Literarische Gesellschaft mit politischem Streitgespräch zwischen Christian Ude und Gregor Gysi
Zum 95. Geburtstag wollte die Literarische Gesellschaft nicht unbedingt eine Jubiläumsfeier mit Festschrift und viel Aufwand haben, ein Geburtstagsgeschenk hat sie sich dennoch gemacht. „Wir beginnen unsere Saison mit einem Paukenschlag und einem übervollen Bürgerhaus“, freute sich der Vorsitzende der Gesellschaft, Klaus Stadler, zur Begrüßung des politischen Gesprächs zwischen dem Linken-Politiker Gregor Gysi und Alt-OB Christian Ude. Gysi brachte sein Buch „Ausstieg Links?“ mit, Ude befragte ihn in lockerer Atmosphäre zu Themen wie Europa, Syrien, Türkei und Rechtsextremismus.
Es war nicht das erste öffentliche Gespräch der beiden Vollblutpolitiker und leidenschaftlichen Redner. Die Beiden sind auf einer Wellenlänge und diskutieren gerne, wenn sie auch nicht immer die gleichen Ansichten teilen. Dafür sind ihre Erlebnisse in Ost- beziehungsweise Westdeutschland sowie ihre Parteivergangenheiten einfach zu verschieden. Trotzdem sind die zwei 68-Jährigen von den gleichen Ereignissen und Zeiten geprägt worden. Das verbindet. Für die rund 350 Zuschauer ergab sich ein äußerst kurzweiliges, interessantes Streitgespräch mit einer ganzen Reihe von Aha-Erlebnissen und neuen Erkenntnissen.
Kann man intelligente Politik machen? Und wie?
Egal, ob es um die AfD ging, die Flüchtlingskrise oder die instabile Europäische Union, Gysi antwortete offen. „Ich gebe zu, dass ich mir große Sorgen mache“, bekannte er auf die Frage zum Rechtsruck in Deutschland, verwies aber ebenfalls auf die erstarkten rechten Kräfte in ganz Europa.

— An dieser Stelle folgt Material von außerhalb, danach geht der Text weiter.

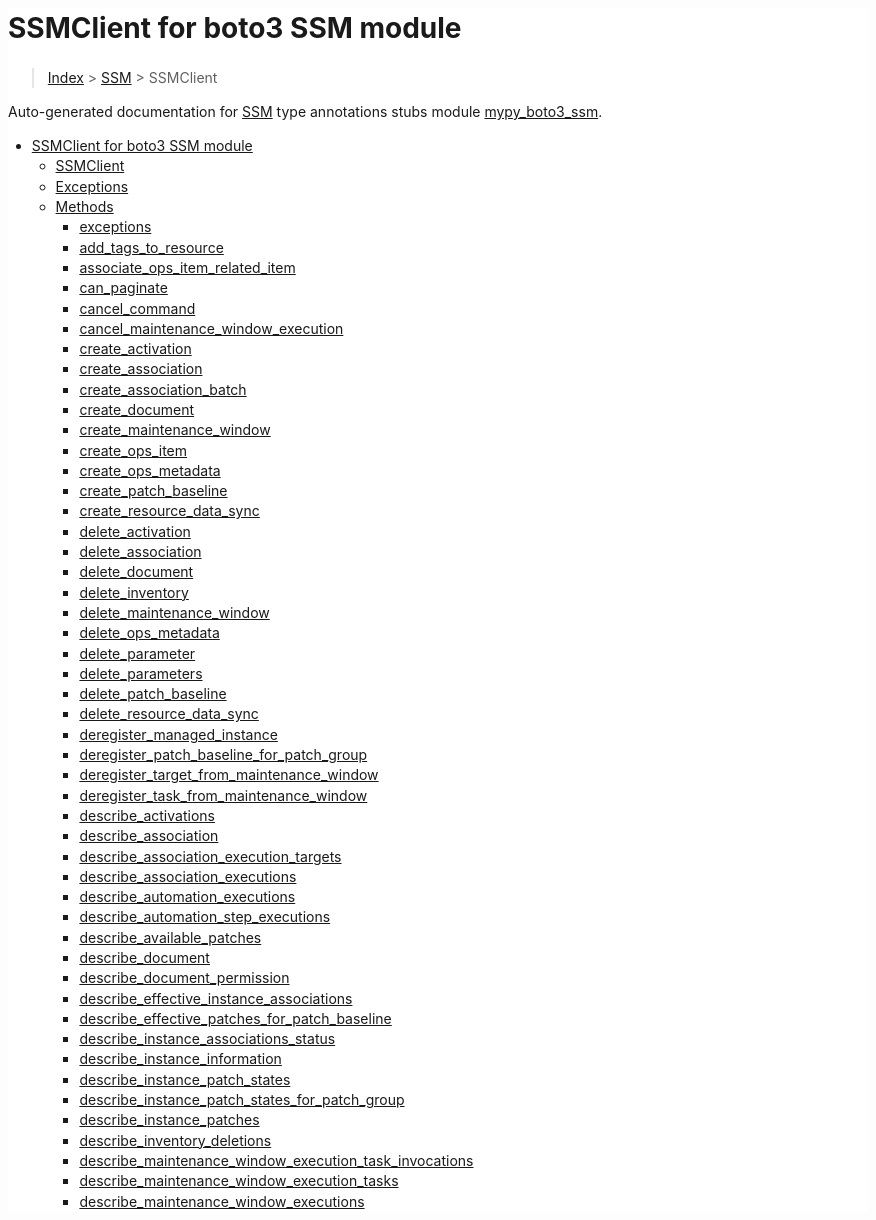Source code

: # SSMClient for boto3 SSM module

> [Index](..) > [SSM](.) > SSMClient

Auto-generated documentation for
[SSM](https://boto3.amazonaws.com/v1/documentation/api/latest/reference/services/ssm.html#SSM)
type annotations stubs module
[mypy_boto3_ssm](https://pypi.org/project/mypy-boto3-ssm/).

- [SSMClient for boto3 SSM module](#ssmclient-for-boto3-ssm-module)
  - [SSMClient](#ssmclient)
  - [Exceptions](#exceptions)
  - [Methods](#methods)
    - [exceptions](#exceptions)
    - [add_tags_to_resource](#add_tags_to_resource)
    - [associate_ops_item_related_item](#associate_ops_item_related_item)
    - [can_paginate](#can_paginate)
    - [cancel_command](#cancel_command)
    - [cancel_maintenance_window_execution](#cancel_maintenance_window_execution)
    - [create_activation](#create_activation)
    - [create_association](#create_association)
    - [create_association_batch](#create_association_batch)
    - [create_document](#create_document)
    - [create_maintenance_window](#create_maintenance_window)
    - [create_ops_item](#create_ops_item)
    - [create_ops_metadata](#create_ops_metadata)
    - [create_patch_baseline](#create_patch_baseline)
    - [create_resource_data_sync](#create_resource_data_sync)
    - [delete_activation](#delete_activation)
    - [delete_association](#delete_association)
    - [delete_document](#delete_document)
    - [delete_inventory](#delete_inventory)
    - [delete_maintenance_window](#delete_maintenance_window)
    - [delete_ops_metadata](#delete_ops_metadata)
    - [delete_parameter](#delete_parameter)
    - [delete_parameters](#delete_parameters)
    - [delete_patch_baseline](#delete_patch_baseline)
    - [delete_resource_data_sync](#delete_resource_data_sync)
    - [deregister_managed_instance](#deregister_managed_instance)
    - [deregister_patch_baseline_for_patch_group](#deregister_patch_baseline_for_patch_group)
    - [deregister_target_from_maintenance_window](#deregister_target_from_maintenance_window)
    - [deregister_task_from_maintenance_window](#deregister_task_from_maintenance_window)
    - [describe_activations](#describe_activations)
    - [describe_association](#describe_association)
    - [describe_association_execution_targets](#describe_association_execution_targets)
    - [describe_association_executions](#describe_association_executions)
    - [describe_automation_executions](#describe_automation_executions)
    - [describe_automation_step_executions](#describe_automation_step_executions)
    - [describe_available_patches](#describe_available_patches)
    - [describe_document](#describe_document)
    - [describe_document_permission](#describe_document_permission)
    - [describe_effective_instance_associations](#describe_effective_instance_associations)
    - [describe_effective_patches_for_patch_baseline](#describe_effective_patches_for_patch_baseline)
    - [describe_instance_associations_status](#describe_instance_associations_status)
    - [describe_instance_information](#describe_instance_information)
    - [describe_instance_patch_states](#describe_instance_patch_states)
    - [describe_instance_patch_states_for_patch_group](#describe_instance_patch_states_for_patch_group)
    - [describe_instance_patches](#describe_instance_patches)
    - [describe_inventory_deletions](#describe_inventory_deletions)
    - [describe_maintenance_window_execution_task_invocations](#describe_maintenance_window_execution_task_invocations)
    - [describe_maintenance_window_execution_tasks](#describe_maintenance_window_execution_tasks)
    - [describe_maintenance_window_executions](#describe_maintenance_window_executions)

Viele Menschen, vor allem im Osten, fühlten sich abgehängt, so Gysi. Hartz-IV-Empfänger, Arbeitslose, im Niedriglohnsektor Beschäftigte hätten sich tragischerweise abgewandt von der Demokratie. Demokratie sei leider nicht mehr attraktiv genug, meinte er.
„Hier müssen wir ansetzen und mit mehr Aufklärungsarbeit und Abbau von Ängsten wieder näher an diese Leute herankommen. Das Ziel muss eine sozialgerechtere Verteilung sein“, forderte der langjährige Fraktionsvorsitzende der Partei Die Linke im Bundestag. Hier sah er auch den Grund für das Erstarken der AfD. Seine Empfehlung: „Die Union muss sich wieder mehr auf ihre konservativen Werte konzentrieren und die SPD sozialdemokratischer werden. Die Parteien müssen wieder unterscheidbar sein.“ Das wäre eine Aufgabe für intelligente Politik. „Doch die ist nur mit Vertrauen und Ehrlichkeit möglich!“
„Ich wünsche mir mehr Leidenschaft!“
Die AfD-Lösung für die Flüchtlingskrise, nämlich der Bau einer Mauer um Europa, sei schlichtweg falsch, so Gysi. Das gehe nur mit Frieden in Syrien. Auch zur Europäischen Union (EU) habe er eine klare Meinung. „Sie ist unsozial, undemokratisch, bürokratisch, nicht nachhaltig, nicht ökonomisch und intransparent. Aber wir brauchen sie.“ Die einzelnen Staaten hätten ohne sie keine Chance, neben den Weltgroßmächte zu bestehen. Außerdem sei die EU ein Garant für Frieden in Europa.
Gysi plädierte generell für mehr Vertrauen zwischen Bürgern und Politik, mehr Weitblick und Empathie bei politischen Entscheidungen. Er erhoffe sich mehr weiblichen Einfluss und ein Umdenken männlicher Politiker, denn viele Drohgebärden in Politik und Wirtschaft sind in seinen Augen männliches Imponiergehabe. Auch bekannte er: „Ich bin nicht in die Politik gegangen, um es leicht zu haben.“ Es muss einen Schub geben in Deutschland und Europa, „und das wollen wir beide doch noch erleben“, wandte er sich augenzwinkernd an Ude.
Der dankte für den leidenschaftlichen und intelligenten Austausch mit Gysi. „Ich hatte große Freude an diesem sehr persönlichen Gespräch“, meinte er abschließend. Die Zuschauer hörten ebenfalls gebannt zwei Stunden lang zu. Fragen ergaben sich nur noch im sehr kleinem Rahmen während der Signierrunde im Foyer.
„Ein fesselnder und inspirierender Abend“, resümierte Stadler. Nun geht es literarisch im Herbst-Programm weiter mit dem Schauspieler und Minimalisten Hanns Zischler, der Werke von Henry James liest. Das vollständige Programm der Literarischen Gesellschaft ist unter www.literarische.de zu finden.